Direct sunlight is poor for visual comfort in offices or homes. Areas exposed to direct sunlight are too bright, with illuminances over 10000 lx, making most computer displays unreadable. The contrast between lit zones and dark zones is generally too high, requiring the eye to constantly adapt when looking at different places of the same room : this can be an important cause of eye fatigue.
People will generally react by closing the curtains or masking the sun light by any other mean. Then, the indoor lighting will be too low for comfortable work, and they will switch on artificial lights.
Day-lighting in bright sunlight is a main concern in architecture : using special designs and materials, it is possible to improve significantly the visual comfort. These techniques can be realistically simulated with Ocean. Unlike traditional building light simulation software, no model simplification is necessary : it may work with fully detailed CAD models and several millions of polygons. The same software and model may be used for producing detailed illuminance mappings, as well as realistic renderings for visualization.
Simulation of direct sunlight
The following image is a simulation from our urban test scene, the camera being placed at the third floor of the glazed office building. It shows direct sunlight entering the room through the double-glazing windows, and hitting a first desk, while another one was placed in a darker zone of the room. Walls and ceiling are covered with a white paint having an albedo of 0.75. The floor is made of smooth concrete. The sun elevation is 57°, while its azimuth is at 45° to the window orientation, resulting in an angle of incidence of about 54°. The dynamic range of the image was compressed using a Reinhard algorithm.

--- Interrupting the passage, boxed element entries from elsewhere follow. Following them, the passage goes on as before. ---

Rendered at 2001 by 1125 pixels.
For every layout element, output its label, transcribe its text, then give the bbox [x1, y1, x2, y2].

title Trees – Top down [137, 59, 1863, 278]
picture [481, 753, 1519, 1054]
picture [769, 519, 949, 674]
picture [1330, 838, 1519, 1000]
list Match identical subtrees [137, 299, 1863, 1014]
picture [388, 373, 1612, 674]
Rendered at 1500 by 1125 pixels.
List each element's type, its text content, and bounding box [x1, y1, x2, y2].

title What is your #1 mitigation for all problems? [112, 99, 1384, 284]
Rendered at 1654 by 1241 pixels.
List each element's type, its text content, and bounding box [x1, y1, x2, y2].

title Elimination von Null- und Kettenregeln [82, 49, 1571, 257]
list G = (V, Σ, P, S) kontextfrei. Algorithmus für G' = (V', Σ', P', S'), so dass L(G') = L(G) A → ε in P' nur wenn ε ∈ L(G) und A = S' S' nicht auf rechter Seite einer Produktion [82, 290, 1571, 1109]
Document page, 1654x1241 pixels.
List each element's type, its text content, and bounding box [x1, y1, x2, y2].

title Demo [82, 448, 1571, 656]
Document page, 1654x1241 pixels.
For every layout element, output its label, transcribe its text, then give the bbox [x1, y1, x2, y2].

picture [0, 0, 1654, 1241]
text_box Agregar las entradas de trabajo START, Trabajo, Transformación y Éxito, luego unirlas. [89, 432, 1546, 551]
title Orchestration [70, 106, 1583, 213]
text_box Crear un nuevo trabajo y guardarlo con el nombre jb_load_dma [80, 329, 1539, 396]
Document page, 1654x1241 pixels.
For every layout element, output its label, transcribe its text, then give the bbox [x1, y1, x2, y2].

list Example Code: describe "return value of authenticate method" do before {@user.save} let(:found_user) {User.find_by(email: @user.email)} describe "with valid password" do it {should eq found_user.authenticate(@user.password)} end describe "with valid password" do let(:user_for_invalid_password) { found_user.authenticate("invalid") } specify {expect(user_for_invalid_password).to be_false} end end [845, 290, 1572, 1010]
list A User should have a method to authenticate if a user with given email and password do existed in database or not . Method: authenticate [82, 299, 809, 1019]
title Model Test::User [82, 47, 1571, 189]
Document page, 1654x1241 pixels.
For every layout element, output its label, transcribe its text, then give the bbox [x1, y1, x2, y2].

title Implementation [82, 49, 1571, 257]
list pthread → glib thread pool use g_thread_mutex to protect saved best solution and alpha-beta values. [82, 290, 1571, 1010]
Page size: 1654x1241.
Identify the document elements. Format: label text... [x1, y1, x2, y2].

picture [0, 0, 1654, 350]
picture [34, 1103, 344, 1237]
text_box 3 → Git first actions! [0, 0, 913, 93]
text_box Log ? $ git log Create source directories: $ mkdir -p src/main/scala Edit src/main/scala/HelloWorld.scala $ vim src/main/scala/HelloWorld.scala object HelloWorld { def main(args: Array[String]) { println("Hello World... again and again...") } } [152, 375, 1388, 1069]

The first desk has an illuminance of about 17000 lx. This is too much for comfortably reading at a computer display (emittance of about 2500 lx). This is also too much for looking at darker areas of the room without several seconds of eye adaptation.
The second desk has an illuminance of about 460 lx. While this is close to the standards for reading (500 lx), the high contrast of the room will be very uncomfortable, the user will be blinded for several seconds if he looks at the first desk.
This image was generated with the same scene, but with color encoding of the luminance values. The two desk areas differ in average luminance by about two decades : the eye must adapt when passing from one area to the other.
Simulation of a day-lighting system
There are many possibilities for addressing this direct sunlight issue. We will focus on a simple one which consists in adding reflecting blades in the window for redirecting sunlight to the ceiling.
Blade geometry and material
The blades are horizontal sheets of smooth mirror-like steel, located inside the double glazing spacing. They are 16mm wide and as long as the windows (115cm). They are very thin : we modeled them with zero thickness in this scene, but in the real world, they would be for instance 0.2mm thick. They are placed vertically every 15mm inside the window. The bottom side (facing downwards) was paint in black to avoid double reflections, which would lower the efficiency of light redirection.
The visualization image shows that light is redirected very efficiently to the ceiling for this sun orientation. Nearly no direct sunlight passes through the blades.
The illuminance of the first desk is now about 1500 lx, which is a reduction of 91%. This is a good value for both reading and working comfortably on a computer screen. However, this could have been achieved by simply closing the curtains.
The best result comes from the illuminance of the second desk : it is now 408 lx, which is only a 12% reduction. Closing the curtains would have reduced this by around 91%, leading to an illuminance of about 40 lx, and forcing the user to work under artificial lighting by a bright sunny day.
We can see that the two desk areas have average luminance that differ by less than a decade. Less adaptation to is required, thus reducing eye fatigue.
Other day-lighting experiments
Dichroic film blades
In the following picture, we experimented replacing the steel blades by polymer foils with a dichroic coating. This coating separates light into two colored components : the reflection is orange-red, while the transmission is cyan.
While the day-lighting effect is not as efficient as with the steel blades, this gives an interesting creative lighting effect
This time, we replaced the blades by white transluescent diffuse material.
The effect of diffuse blades is less interesting than for reflective blades : the illuminance of the desk close to the window is less reduced, while the illuminance of the darker one is too low for reading.
In this simple day-lighting example, we demonstrated the broad possibilities of the Ocean software for lighting design. The exact nature of its calculations allow making quantitative analysis of day-lighting performance. As it is possible to work on detailed CAD models, with complex materials based on measured spectral data, testing virtually any day-lighting system design is possible.